Task directions: Give again the entries below exactly, beginning at the first line and ending at the line with "January 2023".

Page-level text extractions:
━━━━━━━━

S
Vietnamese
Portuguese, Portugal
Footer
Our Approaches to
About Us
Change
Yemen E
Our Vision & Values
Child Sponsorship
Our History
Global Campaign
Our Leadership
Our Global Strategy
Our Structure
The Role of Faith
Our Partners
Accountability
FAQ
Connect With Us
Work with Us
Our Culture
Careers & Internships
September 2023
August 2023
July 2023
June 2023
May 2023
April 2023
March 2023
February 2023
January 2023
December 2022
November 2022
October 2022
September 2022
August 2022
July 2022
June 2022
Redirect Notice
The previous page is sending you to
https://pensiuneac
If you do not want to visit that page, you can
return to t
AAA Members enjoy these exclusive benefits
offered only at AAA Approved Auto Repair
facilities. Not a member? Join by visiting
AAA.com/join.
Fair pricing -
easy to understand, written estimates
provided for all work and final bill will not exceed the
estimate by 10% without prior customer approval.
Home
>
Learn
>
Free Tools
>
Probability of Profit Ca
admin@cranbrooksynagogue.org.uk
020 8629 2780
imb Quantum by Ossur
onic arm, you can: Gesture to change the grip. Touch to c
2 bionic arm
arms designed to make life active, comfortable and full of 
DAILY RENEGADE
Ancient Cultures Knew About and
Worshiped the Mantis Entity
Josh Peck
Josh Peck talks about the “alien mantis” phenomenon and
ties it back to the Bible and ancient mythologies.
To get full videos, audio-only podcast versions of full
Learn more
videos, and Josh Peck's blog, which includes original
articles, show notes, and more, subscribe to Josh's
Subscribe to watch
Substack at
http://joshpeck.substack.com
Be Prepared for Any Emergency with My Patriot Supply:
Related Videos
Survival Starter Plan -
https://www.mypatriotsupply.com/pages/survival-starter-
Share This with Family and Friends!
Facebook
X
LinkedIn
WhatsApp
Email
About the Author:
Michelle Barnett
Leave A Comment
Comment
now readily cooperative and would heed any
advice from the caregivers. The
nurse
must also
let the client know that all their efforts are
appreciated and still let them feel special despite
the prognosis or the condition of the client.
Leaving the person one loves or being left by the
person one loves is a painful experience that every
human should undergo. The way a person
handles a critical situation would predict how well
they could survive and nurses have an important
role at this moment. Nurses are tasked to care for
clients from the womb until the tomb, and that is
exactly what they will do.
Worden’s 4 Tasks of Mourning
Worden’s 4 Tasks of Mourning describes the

━━━━━━━━

Result below:
S
Vietnamese
Portuguese, Portugal
Footer
Our Approaches to
About Us
Change
Yemen E
Our Vision & Values
Child Sponsorship
Our History
Global Campaign
Our Leadership
Our Global Strategy
Our Structure
The Role of Faith
Our Partners
Accountability
FAQ
Connect With Us
Work with Us
Our Culture
Careers & Internships
September 2023
August 2023
July 2023
June 2023
May 2023
April 2023
March 2023
February 2023
January 2023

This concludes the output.